United States v. McIlvaine
This text of 56 F. App'x 407 (United States v. McIlvaine) is published on Counsel Stack Legal Research, covering Court of Appeals for the Ninth Circuit primary law. Counsel Stack provides free access to over 12 million legal documents including statutes, case law, regulations, and constitutions.
Opinion
MEMORANDUM
Alan Gordon McIlvaine appeals the district court’s order revoking his supervised release and sentencing him to ten months of imprisonment followed by 26 months of supervised release. McIlvaine’s attorney has filed a brief pursuant to Anders v. California, 386 U.S. 738, 87 S.Ct. 1396, 18 L.Ed.2d 493 (1967), and has moved to withdraw as counsel of record. McIlvaine requests appointment of new counsel and raises the issue whether the district court erred by imposing an additional term of supervised release. We have jurisdiction pursuant to 28 U.S.C. § 1291, and we affirm.
Because McIlvaine’s ten month prison term is less that the maximum term authorized under 18 U.S.C. § 3583(e)(3), the district court did not err by imposing an additional term of supervised release. See 18 U.S.C. §§ 3583(h) and (e)(3); United States v. Cade, 236 F.3d 463, 465-66 (9th Cir .2000).

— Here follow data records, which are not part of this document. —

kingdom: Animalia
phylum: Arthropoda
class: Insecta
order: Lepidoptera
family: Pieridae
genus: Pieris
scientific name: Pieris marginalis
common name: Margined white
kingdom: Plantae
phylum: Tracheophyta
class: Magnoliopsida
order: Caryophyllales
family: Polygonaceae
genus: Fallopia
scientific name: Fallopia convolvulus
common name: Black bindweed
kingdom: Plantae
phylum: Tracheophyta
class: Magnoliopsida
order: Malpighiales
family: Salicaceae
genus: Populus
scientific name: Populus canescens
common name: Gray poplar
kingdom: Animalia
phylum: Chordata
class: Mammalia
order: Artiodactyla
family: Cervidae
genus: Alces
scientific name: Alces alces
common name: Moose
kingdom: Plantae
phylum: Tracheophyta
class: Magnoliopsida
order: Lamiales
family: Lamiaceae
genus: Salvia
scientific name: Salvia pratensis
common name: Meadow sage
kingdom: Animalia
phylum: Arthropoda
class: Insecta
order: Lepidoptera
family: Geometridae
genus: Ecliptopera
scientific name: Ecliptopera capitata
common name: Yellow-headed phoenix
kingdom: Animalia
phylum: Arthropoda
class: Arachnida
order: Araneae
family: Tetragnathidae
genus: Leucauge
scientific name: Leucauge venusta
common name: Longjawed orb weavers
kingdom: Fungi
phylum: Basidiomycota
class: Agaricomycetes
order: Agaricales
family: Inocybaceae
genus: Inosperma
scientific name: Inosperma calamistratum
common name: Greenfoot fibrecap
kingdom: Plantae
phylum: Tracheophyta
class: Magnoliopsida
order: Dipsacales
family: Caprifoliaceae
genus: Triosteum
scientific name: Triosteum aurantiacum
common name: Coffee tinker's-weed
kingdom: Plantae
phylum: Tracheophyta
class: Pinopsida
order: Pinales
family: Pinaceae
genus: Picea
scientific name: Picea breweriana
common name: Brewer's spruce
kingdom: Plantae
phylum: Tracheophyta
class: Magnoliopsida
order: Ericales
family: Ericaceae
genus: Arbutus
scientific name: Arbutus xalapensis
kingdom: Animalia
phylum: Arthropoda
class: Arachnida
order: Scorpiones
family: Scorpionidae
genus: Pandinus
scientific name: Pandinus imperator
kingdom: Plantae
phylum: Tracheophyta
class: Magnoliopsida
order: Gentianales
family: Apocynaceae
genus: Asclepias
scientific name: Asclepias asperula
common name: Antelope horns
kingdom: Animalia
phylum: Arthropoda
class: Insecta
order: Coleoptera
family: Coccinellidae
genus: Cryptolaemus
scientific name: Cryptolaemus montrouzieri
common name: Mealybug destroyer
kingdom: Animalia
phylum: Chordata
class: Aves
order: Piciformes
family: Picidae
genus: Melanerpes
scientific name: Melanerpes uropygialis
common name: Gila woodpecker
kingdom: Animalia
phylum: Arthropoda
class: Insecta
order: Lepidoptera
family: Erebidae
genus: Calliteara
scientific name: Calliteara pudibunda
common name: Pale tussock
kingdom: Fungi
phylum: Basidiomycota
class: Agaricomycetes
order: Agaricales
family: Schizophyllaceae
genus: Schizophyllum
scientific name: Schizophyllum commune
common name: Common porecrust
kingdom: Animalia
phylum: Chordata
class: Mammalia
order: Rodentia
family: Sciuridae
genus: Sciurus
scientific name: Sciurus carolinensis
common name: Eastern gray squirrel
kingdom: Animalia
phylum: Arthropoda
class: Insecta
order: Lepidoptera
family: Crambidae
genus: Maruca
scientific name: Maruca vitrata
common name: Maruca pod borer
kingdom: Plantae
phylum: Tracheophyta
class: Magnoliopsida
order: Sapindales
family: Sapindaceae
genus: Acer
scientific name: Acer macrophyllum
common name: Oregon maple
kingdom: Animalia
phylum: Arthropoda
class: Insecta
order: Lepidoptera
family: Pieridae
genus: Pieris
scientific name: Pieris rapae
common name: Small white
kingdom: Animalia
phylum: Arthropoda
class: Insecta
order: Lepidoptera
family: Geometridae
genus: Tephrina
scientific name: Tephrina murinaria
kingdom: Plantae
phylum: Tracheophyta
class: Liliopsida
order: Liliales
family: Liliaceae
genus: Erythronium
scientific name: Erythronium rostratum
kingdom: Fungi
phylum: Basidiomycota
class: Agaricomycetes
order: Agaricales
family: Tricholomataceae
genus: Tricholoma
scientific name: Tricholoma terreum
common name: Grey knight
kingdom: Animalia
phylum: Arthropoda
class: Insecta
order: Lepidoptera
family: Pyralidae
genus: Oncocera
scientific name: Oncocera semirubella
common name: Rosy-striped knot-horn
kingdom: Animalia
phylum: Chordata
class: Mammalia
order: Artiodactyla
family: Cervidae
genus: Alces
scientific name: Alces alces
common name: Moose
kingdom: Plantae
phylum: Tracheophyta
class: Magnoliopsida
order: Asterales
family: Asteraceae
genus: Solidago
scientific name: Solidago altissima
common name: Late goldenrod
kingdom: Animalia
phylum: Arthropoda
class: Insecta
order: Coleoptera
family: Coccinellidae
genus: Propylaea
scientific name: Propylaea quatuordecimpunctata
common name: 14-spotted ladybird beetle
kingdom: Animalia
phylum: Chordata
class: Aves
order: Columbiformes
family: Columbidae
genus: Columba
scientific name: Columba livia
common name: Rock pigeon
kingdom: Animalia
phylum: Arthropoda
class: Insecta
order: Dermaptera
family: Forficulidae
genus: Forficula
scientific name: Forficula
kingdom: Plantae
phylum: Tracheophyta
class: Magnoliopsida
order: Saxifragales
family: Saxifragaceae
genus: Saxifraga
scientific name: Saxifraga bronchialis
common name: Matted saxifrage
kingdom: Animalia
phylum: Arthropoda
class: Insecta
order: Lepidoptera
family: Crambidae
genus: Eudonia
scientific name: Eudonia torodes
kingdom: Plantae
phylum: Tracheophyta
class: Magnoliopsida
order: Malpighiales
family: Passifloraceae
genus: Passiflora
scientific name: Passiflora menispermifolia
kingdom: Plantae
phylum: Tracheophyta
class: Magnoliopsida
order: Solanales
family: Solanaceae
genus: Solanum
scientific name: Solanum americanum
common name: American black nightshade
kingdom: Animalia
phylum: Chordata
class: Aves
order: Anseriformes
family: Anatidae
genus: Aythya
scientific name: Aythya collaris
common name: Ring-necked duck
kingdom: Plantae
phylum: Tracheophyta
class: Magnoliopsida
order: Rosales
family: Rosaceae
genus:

Our independent review of the record pursuant to Penson v. Ohio, 488 U.S. 75, 109 S.Ct. 346, 102 L.Ed.2d 300 (1988), discloses no arguable issues. We therefore grant counsel’s motion to withdraw, and deny appellant’s pro se request for appointment of new counsel.
AFFIRMED.
This disposition is not appropriate for publication and may not be cited to or by the [408]*408courts of this circuit except as may be provided by Ninth Circuit Rule 36-3.